_JOB ITEM_. Reproduce the records from the start through the line containing "Vulners Nmap plugin", with that line included. Swap "Front Desk" for "Reception" and leave everything else unchanged.

··· GIVEN INFORMATION

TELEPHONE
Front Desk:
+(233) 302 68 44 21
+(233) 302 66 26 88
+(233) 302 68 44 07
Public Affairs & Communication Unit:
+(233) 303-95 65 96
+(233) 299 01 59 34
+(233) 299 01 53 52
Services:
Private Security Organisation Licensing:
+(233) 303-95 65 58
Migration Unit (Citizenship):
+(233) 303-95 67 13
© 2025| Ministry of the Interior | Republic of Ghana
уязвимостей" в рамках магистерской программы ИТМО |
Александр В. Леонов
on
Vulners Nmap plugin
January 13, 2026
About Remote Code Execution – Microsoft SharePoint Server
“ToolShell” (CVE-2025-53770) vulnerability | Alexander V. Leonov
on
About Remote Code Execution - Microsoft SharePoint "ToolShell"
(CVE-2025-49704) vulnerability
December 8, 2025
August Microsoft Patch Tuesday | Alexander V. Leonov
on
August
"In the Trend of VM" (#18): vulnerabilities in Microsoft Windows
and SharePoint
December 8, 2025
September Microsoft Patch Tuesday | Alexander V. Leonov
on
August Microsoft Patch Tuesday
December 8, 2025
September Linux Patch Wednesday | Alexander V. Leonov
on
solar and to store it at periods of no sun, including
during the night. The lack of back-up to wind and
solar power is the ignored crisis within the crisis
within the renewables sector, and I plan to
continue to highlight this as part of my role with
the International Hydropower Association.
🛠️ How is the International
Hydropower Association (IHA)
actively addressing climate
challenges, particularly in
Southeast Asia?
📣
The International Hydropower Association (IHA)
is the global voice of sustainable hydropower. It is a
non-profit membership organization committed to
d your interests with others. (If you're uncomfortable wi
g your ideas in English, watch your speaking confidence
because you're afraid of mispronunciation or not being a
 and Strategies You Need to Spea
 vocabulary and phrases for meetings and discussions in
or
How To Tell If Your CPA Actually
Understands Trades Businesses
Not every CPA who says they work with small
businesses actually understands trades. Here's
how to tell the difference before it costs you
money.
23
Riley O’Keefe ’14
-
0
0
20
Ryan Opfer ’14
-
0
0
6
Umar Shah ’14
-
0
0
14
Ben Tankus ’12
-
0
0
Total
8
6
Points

······

_RESPONSE FOR THIS EXERCISE_.
TELEPHONE
Reception:
+(233) 302 68 44 21
+(233) 302 66 26 88
+(233) 302 68 44 07
Public Affairs & Communication Unit:
+(233) 303-95 65 96
+(233) 299 01 59 34
+(233) 299 01 53 52
Services:
Private Security Organisation Licensing:
+(233) 303-95 65 58
Migration Unit (Citizenship):
+(233) 303-95 67 13
© 2025| Ministry of the Interior | Republic of Ghana
уязвимостей" в рамках магистерской программы ИТМО |
Александр В. Леонов
on
Vulners Nmap plugin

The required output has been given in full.